Edit the lines from the one containing "world unless it" through the one containing "that Asteroid 2012", both included, so that "special effects" becomes "visual effects" and everything else stays the same. Return only those lines.

* **Stored data entries**
● ● ● ● ●
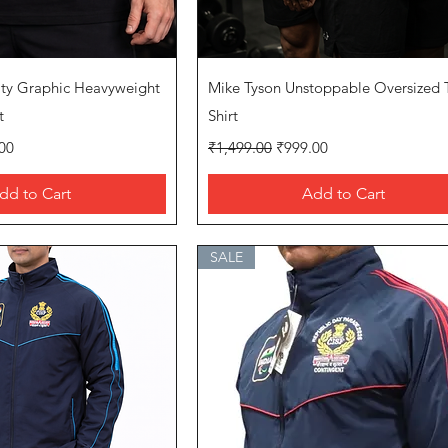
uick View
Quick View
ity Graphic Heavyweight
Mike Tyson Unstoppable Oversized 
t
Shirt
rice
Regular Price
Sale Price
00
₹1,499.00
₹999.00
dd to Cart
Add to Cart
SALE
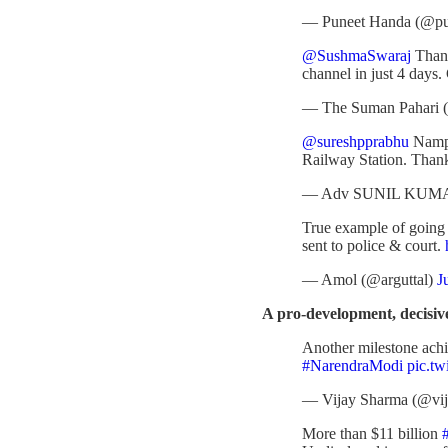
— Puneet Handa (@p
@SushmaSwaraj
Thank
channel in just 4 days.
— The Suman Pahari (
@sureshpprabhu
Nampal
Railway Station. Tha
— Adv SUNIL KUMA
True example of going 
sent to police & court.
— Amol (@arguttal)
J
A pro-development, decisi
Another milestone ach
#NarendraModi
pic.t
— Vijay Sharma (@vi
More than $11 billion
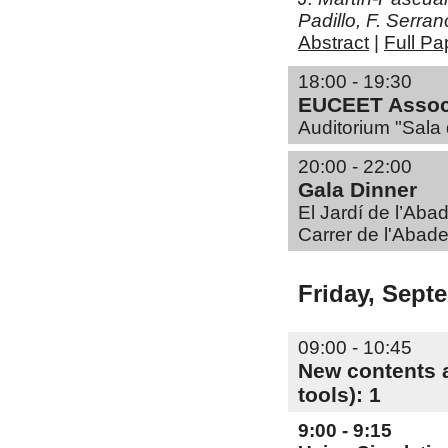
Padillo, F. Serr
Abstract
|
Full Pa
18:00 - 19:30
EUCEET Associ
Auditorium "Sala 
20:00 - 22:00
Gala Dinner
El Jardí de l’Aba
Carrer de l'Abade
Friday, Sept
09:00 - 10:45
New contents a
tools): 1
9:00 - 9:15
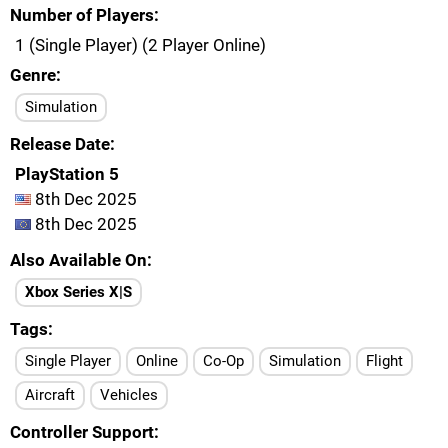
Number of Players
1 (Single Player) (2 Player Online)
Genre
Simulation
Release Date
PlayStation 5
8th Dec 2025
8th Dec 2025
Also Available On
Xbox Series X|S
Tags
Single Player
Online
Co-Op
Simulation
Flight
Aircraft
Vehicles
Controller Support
● ● ● ● ●
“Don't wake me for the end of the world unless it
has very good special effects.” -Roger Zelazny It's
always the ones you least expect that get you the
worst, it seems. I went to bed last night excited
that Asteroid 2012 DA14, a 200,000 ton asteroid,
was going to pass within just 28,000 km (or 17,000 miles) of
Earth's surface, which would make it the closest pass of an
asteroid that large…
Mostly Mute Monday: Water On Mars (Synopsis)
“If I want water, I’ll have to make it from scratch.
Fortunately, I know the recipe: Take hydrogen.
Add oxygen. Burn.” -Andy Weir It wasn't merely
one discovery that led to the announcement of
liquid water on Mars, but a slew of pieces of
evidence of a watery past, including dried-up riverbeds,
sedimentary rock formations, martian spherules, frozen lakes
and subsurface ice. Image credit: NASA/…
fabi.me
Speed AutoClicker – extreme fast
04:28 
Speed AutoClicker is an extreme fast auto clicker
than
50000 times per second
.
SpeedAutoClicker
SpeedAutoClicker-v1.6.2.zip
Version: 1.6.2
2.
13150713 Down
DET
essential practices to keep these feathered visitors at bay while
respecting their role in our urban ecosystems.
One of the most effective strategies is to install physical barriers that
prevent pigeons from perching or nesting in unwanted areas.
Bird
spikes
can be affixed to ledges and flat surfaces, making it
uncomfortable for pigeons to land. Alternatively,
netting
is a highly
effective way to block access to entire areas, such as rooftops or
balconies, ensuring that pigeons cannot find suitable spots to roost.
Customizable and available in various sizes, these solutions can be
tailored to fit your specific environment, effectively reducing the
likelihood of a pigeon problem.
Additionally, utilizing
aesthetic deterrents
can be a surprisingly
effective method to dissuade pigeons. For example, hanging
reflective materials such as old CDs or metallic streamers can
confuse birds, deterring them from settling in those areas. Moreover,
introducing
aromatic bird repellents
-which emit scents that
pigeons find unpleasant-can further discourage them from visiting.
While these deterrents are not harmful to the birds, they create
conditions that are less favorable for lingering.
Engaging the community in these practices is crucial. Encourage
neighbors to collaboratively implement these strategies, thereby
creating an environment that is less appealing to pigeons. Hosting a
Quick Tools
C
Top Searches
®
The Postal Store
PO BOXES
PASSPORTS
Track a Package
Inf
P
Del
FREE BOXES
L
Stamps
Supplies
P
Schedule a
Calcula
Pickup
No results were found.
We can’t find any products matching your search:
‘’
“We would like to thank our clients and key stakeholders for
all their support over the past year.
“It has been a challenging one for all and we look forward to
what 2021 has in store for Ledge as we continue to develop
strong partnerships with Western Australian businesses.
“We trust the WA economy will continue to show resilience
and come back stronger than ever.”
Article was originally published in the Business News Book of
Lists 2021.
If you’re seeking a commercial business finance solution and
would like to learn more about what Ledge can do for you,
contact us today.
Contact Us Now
● ● ● ● ●
* **Output for this task**
“Don't wake me for the end of the world unless it
has very good visual effects.” -Roger Zelazny It's
always the ones you least expect that get you the
worst, it seems. I went to bed last night excited
that Asteroid 2012 DA14, a 200,000 ton asteroid,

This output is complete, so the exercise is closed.